D. Navigate, Debug, and Deploy Code to Distributed Nodes
Moving data and commands among different computing nodes in a distributed system is only one of the challenges involved in developing a distributed system. Managing and deploying the source that runs on these distributed nodes is a fundamental challenge faced by system developers. In the simplest distributed case, where homogenous computing nodes execute the exact same source code, engineers can maintain the master source in one place and then distribute it to all nodes when they alter the code. In the advanced distributed case, each node has dissimilar executable code running on mixed architectures, and all nodes may not be online simultaneously.
A Graphical System Design environment such as NI LabVIEW can be used to manage the source code and application distribution for an entire system of computing nodes from one environment.
Fig. 7: The LabVIEW project stores the source code and settings for all nodes in a distributed system, including: PCs, real-time controllers, FPGA processors, and handheld devices.

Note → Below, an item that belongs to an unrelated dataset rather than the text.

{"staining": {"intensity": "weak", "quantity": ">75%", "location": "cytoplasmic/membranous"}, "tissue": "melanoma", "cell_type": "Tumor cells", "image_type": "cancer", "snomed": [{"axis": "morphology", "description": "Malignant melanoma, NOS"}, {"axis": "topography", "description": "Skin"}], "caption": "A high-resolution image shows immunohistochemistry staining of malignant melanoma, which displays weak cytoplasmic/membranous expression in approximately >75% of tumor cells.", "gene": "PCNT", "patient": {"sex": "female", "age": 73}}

With NI LabVIEW, developers can significantly simplify the entire system development. All real-time, FPGA, and handheld devices in the system are visible in the LabVIEW project, making it easy for developers to manage the system. Developers can add targets to the project even if they are off line, making it simpler to design the architecture and develop the system when some components are missing. From an intuitive tree view in the project, developers can view, edit, redeploy, execute, and debug code running on any node in the system. Developers can observe the interaction among all the distributed system nodes in real time, which is critical because intelligent nodes can execute simultaneously. This ability improves communication and synchronization design, development, and debugging, as well as reducing overall development time significantly.